Not so fast. That song is one of the reasons I like Chino so much. He can scream like fucking hell, but he also has good control and can be quiet and on key when he needs to. That said, I think you pulled off those vocals quite well. Like Raptros said earlier, it was a bit pitchy, but it didn't really detract from the overall performance much. So when I say you nearly sound as good as Chino, I mean it as a compliment.


----------



## Grimfang (Apr 14, 2013)

Dude, you have a nice voice. It seems like you're more focused on progress with guitar, which sounds a lot better than anything I can do, heh. But I really like that Deftones cover.

And now you've inspired me to pick up my guitar again today.


----------



## Namba (Apr 14, 2013)

Wow, thanks for all the kind words, guys!  I really didn't think this cover was anything special but from the response I've gotten for this cover I'm thinking I should start writing some more music and get back on my feet as a musician. You guys really are the best.
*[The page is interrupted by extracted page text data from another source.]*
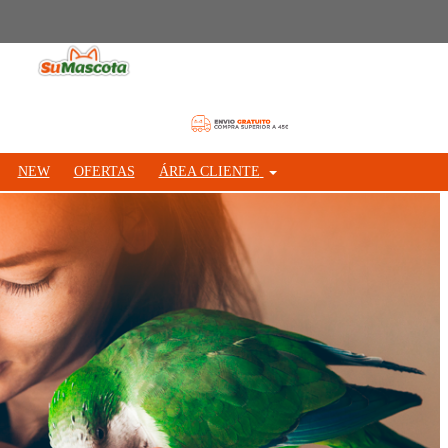
NEW
OFERTAS
ÁREA CLIENTE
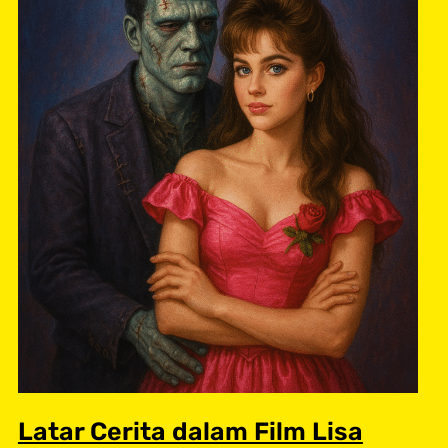
Latar Cerita dalam Film Lisa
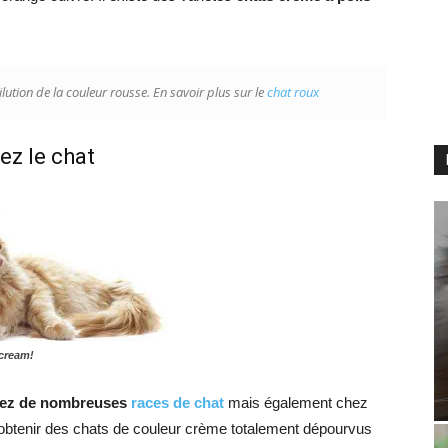
lution de la couleur rousse. En savoir plus sur le
chat roux
ez le chat
cream!
chez de nombreuses
races de chat
mais également chez
e d’obtenir des chats de couleur crème totalement dépourvus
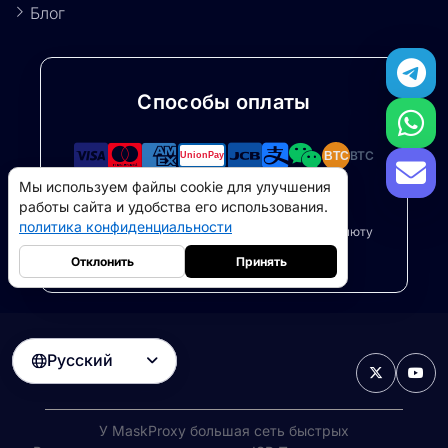
Блог
Способы оплаты
BTC
BTC
Мы используем файлы cookie для улучшения
ETH
USDT
работы сайта и удобства его использования.
политика конфиденциальности
Безопасные платежи через Stripe и криптовалюту
(поддерживается USDT/BTC/ETH)
Отклонить
Принять
Русский

Резидентные прокси
5GB
-
$9
Прокси-серверы для дата-центров
10GB
-
$5
->
У MaskProxy большая сеть быстрых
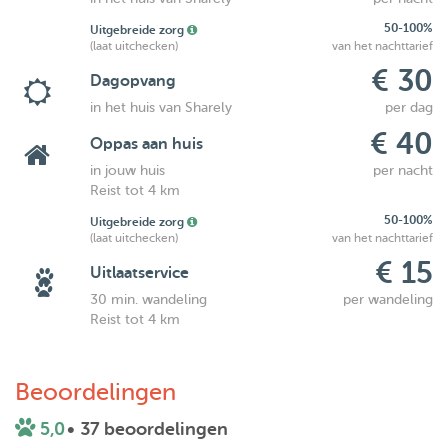
50-100%
Uitgebreide zorg
(laat uitchecken)
van het nachttarief
€ 30
Dagopvang
in het huis van Sharely
per dag
€ 40
Oppas aan huis
in jouw huis
per nacht
Reist tot 4 km
50-100%
Uitgebreide zorg
(laat uitchecken)
van het nachttarief
€ 15
Uitlaatservice
30 min. wandeling
per wandeling
Reist tot 4 km
Beoordelingen
5,0
• 37 beoordelingen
I had no idea so many people would like my voice and consider me a good guitarist :O


----------



## Python Blue (Apr 14, 2013)

You're welcome! You certainly have talent as both a guitarist and a singer!


----------



## Namba (Apr 22, 2013)

http://www.furaffinity.net/view/10429193/

Practicing the two-handed technique. I've only been doing this sort of thing for a little while, but I'm hoping it'll sound better later on so I can use it for future songs.


----------



## Python Blue (Apr 22, 2013)

I'm guessing the two-handed technique is how you can strum so fast? XDD Some of the notes are off, but that's understandable, given how quickly you're playing.


----------



## Namba (Apr 22, 2013)

Python Blue said:


> I'm guessing the two-handed technique is how you can strum so fast? XDD Some of the notes are off, but that's understandable, given how quickly you're playing.



Yeah, I fucked up quite a few times in this, but like I said, just practice. I'm hoping to polish my sound in the next few weeks and learn some more stuff. I want it to sound PERFECT. If anyone has any advice on tapping, that'd be awesome.


----------



## Demensa (Apr 23, 2013)

Eyal Flurry said:


> Yeah, I fucked up quite a few times in this, but like I said, just practice. I'm hoping to polish my sound in the next few weeks and learn some more stuff. I want it to sound PERFECT. If anyone has any advice on tapping, that'd be awesome.



This sounds great so far. Just keep practicing and tap those note as hard as you can.
That's my only advice.


----------